Mohammed’s appointment has led to the revelation of a bribery case for which he and other senior officials of the Olusegun Obasanjo administration were indicted of by a German court in 2007.

According to the report, a 4 October 2007 ruling against Siemen AG, the Munich State Court named Mr. Mohammed as one of the recipients of 77 hefty bribes paid by Siemen officials in three countries, Nigeria, Russia and Libya.

The indictment, published in November 2007 by the United States-based Wall Street Journal, listed Mr. Mohammed, who at the time was the Minister for Communications as having received millions of Euros in bribes, alongside other Nigerian cabinet members, to allow the German Conglomerate a piece of the Nigerian telecoms market.

The court said Siemen AG paid more than 10 million euros to Mr. Mohammed, former telecommunications ministers, Tajudeen Olarewaju, Cornelius Adebayo and Haruna Elewi, as well as an unnamed Senator, an unnamed immigration officer, and the PDP.

President Olusegun Obasanjo appointed Mr. Mohammed as the Nigerian minister of Communications in June 2001.

His appointment coincided with the time the FG was planning to privatise the Nigerian Telecommunications Limited, NITEL.

According to the court papers, Mr. Mohammed received 550,000 euros in kickback in July 2002 and another 150,000 euros in August 2003.

It also said several ministers under the Obasanjo government received unspecified sums of money on behalf of the ruling PDP.

“According to the Munich court ruling, Edward Seidel, who headed Siemens’ operations in Nigeria earlier this decade, helped deliver many of the bribes to the final recipients,” the US Wall Street Journal reported at the time.

“In August (2003), according to the (Munich) court, Mr Siekaczek and Mr Siedel funnelled a 150,000 euros bribe to Mr. (Bello) Mohammed, following a 550,000 euros payment the year before when he was still the Nigerian telecommunications minister,” the paper reported.

According to the paper, “the Munich court estimated that the roughly 12million euros bribes in Nigeria, Russia and Libya produced at least 200 million euros in ‘unlawful economic advantages’ for Siemens.”

The Munich court also said the bribe payments was coordinated by a top Siemens Manager, Reinhard Siekaczek.
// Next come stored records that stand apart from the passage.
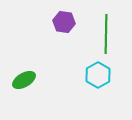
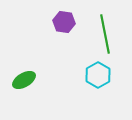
green line: moved 1 px left; rotated 12 degrees counterclockwise
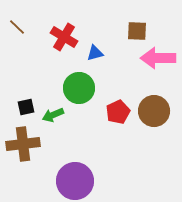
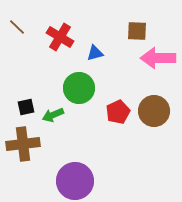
red cross: moved 4 px left
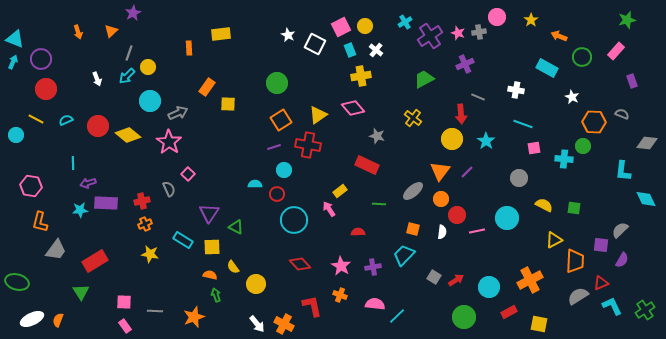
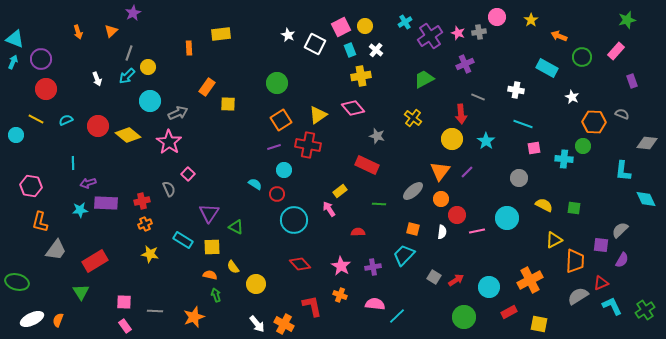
cyan semicircle at (255, 184): rotated 32 degrees clockwise
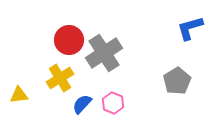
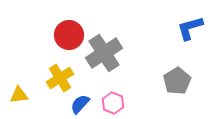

Siemens, at the time, accepted responsibility for the misconduct of Mr. Siekaczek and agreed to pay 210 million euros in fines to the German government.

Following the indictment of Mr. Siekaczek, German prosecutors said they would not pursue action against non-German citizens who were identified as recipients of the bribes, leaving them to be punished by their own governments.

But seven years later, Mr. Mohammed, and other recipients of the bribes, have escaped justice with two investigations by the EFCC and ICPC yielding no indictments.

It is however not clear if President Jonathan is aware of corruption allegation against Mr. Mohammed.